::: Given data :::
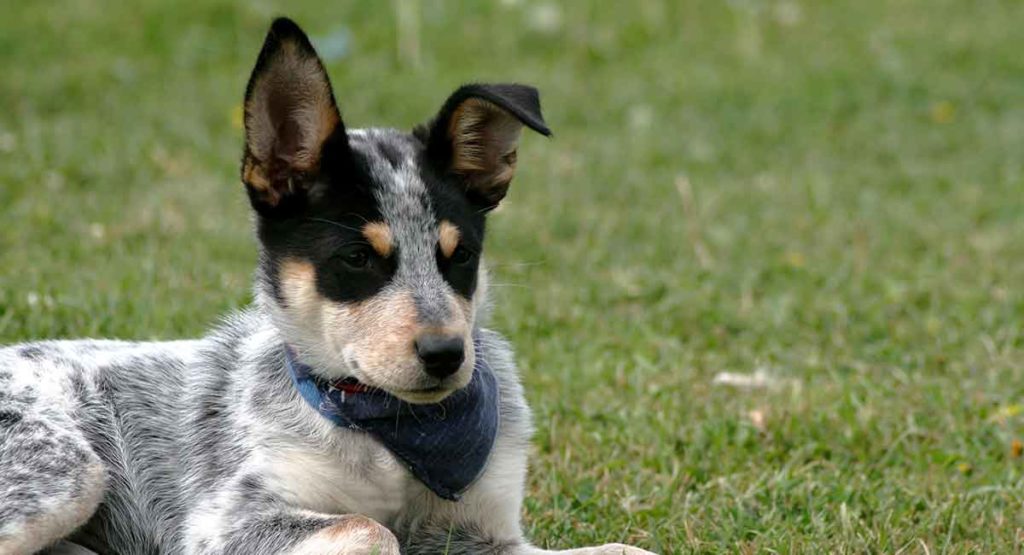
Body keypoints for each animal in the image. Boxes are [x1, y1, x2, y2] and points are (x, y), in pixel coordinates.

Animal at [0, 17, 655, 555]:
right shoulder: (225, 523)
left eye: (461, 256)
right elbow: (374, 529)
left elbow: (625, 549)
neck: (392, 432)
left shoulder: (485, 534)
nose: (446, 354)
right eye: (357, 258)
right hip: (71, 471)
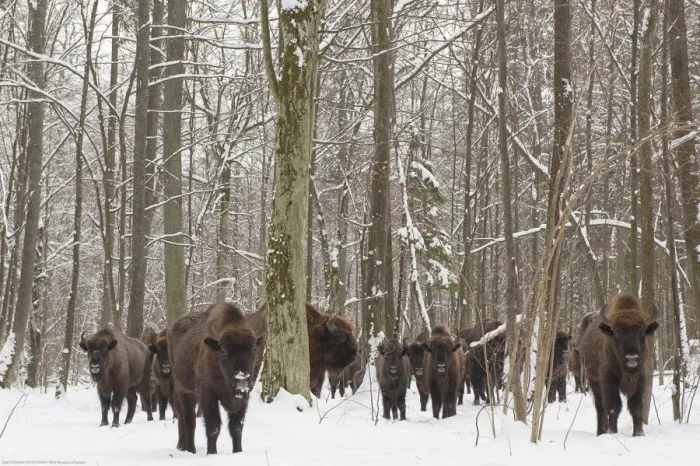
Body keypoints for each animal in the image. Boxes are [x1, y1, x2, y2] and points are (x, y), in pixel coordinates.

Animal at [579, 292, 658, 437]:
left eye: (642, 332)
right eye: (616, 333)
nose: (631, 358)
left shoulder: (640, 379)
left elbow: (636, 407)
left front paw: (639, 434)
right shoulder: (609, 380)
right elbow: (613, 407)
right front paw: (613, 432)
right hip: (593, 380)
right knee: (600, 407)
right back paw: (601, 432)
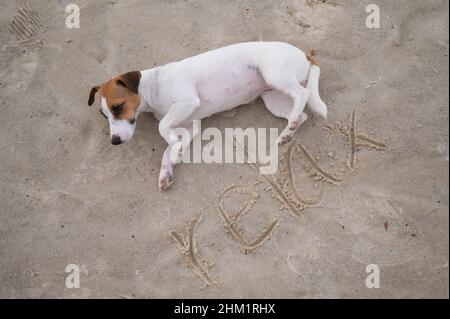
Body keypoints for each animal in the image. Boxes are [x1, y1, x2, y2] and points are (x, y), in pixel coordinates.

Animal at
:::
**Action item:** Word for word, output the lines from the line bearing "nose: (631, 358)" through the end of the records above, and only those, without the pictures.

**Finished exercise:**
nose: (631, 358)
left shoulder: (640, 379)
left elbow: (636, 407)
left front paw: (639, 434)
right shoulder: (609, 380)
right elbow: (613, 407)
right front paw: (613, 432)
right hip: (593, 380)
right knee: (600, 407)
right back paw: (601, 432)
Body keypoints for each animal in the image. Boxes are [x1, y1, x2, y2] and points are (x, y), in pixel coordinates.

Animal at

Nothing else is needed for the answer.